Company response strategies


What are the fiduciary duties of directors in the context of an activist proposal? Is there a different standard for considering an activist proposal compared to other board decisions?

Directors are under no different standard of duty when considering an activist proposal than when they are making any other board decision.

Directors’ fiduciary duties are derived from equity and have been codified in the Companies Act. They include the duty to:

  • act within their powers;
  • promote the success of the company;
  • exercise independent judgement;
  • avoid conflicts of interest;
  • not accept benefits from third parties; and
  • declare an interest in a proposed transaction or arrangement.

Directors owe the same fiduciary duties to the company regardless of whether they are also a shareholder, or have been appointed by a shareholder. In contrast, activists acting solely in their capacity as shareholders owe no fiduciary duties to the company.

What advice do you give companies to prepare for shareholder activism?

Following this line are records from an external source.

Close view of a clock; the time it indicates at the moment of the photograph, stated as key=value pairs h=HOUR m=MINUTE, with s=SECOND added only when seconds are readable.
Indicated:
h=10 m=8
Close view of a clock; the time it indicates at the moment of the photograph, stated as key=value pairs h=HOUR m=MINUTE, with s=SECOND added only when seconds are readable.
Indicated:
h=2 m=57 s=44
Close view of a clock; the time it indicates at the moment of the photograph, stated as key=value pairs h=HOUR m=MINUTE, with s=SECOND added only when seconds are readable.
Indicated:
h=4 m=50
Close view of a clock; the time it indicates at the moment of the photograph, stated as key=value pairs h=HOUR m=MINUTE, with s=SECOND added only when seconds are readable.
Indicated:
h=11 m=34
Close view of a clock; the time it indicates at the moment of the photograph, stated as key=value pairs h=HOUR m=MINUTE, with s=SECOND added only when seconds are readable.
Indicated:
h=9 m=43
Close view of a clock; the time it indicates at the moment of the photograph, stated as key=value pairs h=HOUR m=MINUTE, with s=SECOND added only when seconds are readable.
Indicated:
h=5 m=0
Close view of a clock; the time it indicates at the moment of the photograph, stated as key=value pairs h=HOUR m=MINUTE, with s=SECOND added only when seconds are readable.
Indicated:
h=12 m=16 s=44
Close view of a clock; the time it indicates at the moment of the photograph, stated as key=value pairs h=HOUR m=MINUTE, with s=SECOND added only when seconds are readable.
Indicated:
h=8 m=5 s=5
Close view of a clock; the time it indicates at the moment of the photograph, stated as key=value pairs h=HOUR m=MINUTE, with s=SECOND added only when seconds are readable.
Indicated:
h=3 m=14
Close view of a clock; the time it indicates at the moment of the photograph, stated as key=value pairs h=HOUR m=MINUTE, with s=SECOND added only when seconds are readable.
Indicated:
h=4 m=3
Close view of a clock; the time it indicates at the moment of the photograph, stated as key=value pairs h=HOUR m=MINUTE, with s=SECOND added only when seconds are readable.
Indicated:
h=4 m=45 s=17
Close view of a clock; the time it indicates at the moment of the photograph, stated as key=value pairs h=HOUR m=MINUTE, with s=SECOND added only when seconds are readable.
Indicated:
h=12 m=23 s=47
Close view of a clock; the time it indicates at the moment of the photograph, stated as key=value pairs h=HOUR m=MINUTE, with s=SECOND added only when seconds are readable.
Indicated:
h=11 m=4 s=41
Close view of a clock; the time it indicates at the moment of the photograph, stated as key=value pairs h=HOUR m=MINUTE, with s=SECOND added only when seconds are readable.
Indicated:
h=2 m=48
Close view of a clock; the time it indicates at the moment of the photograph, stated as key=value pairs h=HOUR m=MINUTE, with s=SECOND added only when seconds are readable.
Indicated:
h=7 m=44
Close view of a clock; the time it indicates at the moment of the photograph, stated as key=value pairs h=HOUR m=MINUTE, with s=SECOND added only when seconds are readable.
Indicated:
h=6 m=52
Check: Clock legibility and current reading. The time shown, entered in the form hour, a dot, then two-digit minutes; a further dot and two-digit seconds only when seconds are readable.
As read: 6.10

Is shareholder activism and engagement a matter of heightened concern in the boardroom?

Shareholder activism continues to grow in prevalence in the United Kingdom so effective shareholder engagement is becoming an even more important issue in the boardroom. Just as the nature of activist campaigns has evolved, so too have the tactics of boards in response to those campaigns. The key change in recent times is the increasing willingness of companies to be proactive and engage with shareholders on the issues they raise.

Companies can adopt a variety of strategies in preparation for an activist campaign. As a matter of best practice, companies should monitor their register of members regularly and maintain an open dialogue with shareholders. It is important that companies undergo self-evaluation exercises to identify areas to strengthen and to mitigate potential vulnerabilities - getting ahead of investor concerns. Companies should have a plan in place for how to react to an activist campaign that includes dealing not only with the activist but also other external stakeholders. Finally, companies would be well advised to take a less reactive posture to an activist attack and seek opportunities to control the narrative, increase leverage with key shareholders and understand investor views beyond the activist.


What defences are available to companies to avoid being the target of shareholder activism or respond to shareholder activism?

Any company can be the target of shareholder activism and, outside of good governance and continued shareholder engagement, companies do not have many defences to avoid being the subject of an activist campaign. Structural or ‘poison pill’ defences do not feature in the United Kingdom. Indeed, invoking such a defence could constitute a breach of a director’s fiduciary duties to the company. Activists typically focus on companies that are experiencing (or are perceived to be experiencing) financial underperformance, so financial outperformance relative to its peers is one of the best defences available to a company.

In respect of a takeover offer for a public company governed by the Takeover Code, the target directors must abide by certain rules. One of the key principles of the Takeover Code is that the target board must not deny shareholders the opportunity to decide on the merits of the offer. As part of that principle, they must obtain shareholder approval for any act that may result in any offer or bona fide possible offer being frustrated. As discussed in question 18, the most effective way in which companies can combat shareholder activism is proactive shareholder engagement.

Reports on proxy votes

Do companies receive daily or periodic reports of proxy votes during the voting period?

Companies can elect to receive updates on proxy votes as often as they like during the voting period. The proxy totals will normally be confidential and often will only be communicated to key individuals at the company and its advisers. Disclosing proxy numbers improperly could constitute a market abuse offence under MAR, as described in question 16.

Private settlements

Is it common for companies in your jurisdiction to enter into a private settlement with activists? If so, what types of arrangements are typically agreed?

The use of private settlement agreements to end activist disputes is becoming increasingly popular in the United Kingdom, just as the nature of activist campaigns has continued to evolve. Settlement agreements provide a means to avoid the significant drain on resources that a protracted public proxy battle may entail. Typically, such agreements will include an agreed set of actions to be taken by the company, such as the appointment of the activists’ nominee(s) to the board. In return, there may be a standstill agreement in relation to the activist’s shareholding in the company. One notable example in the United Kingdom was the settlement agreement entered into between Elliott Management and Alliance Trust. Under the terms of that agreement, Alliance Trust undertook to appoint two non-executive directors, nominated by Elliott. In return, Elliott agreed to support the board on all other resolutions and not to agitate publicly against the company until after its next AGM.

As discussed in question 4, institutional investors in the United Kingdom are becoming much more proactive with regard to activist campaigns than they would traditionally have been. As a result of this heightened engagement, investors are increasingly aware (and vocal) about the dangers of a company settling with an activist too soon. It is sometimes the case that the short-term, event-driven strategies of some activists is at odds with the more long-term focused investment horizon of the typical institutional investor.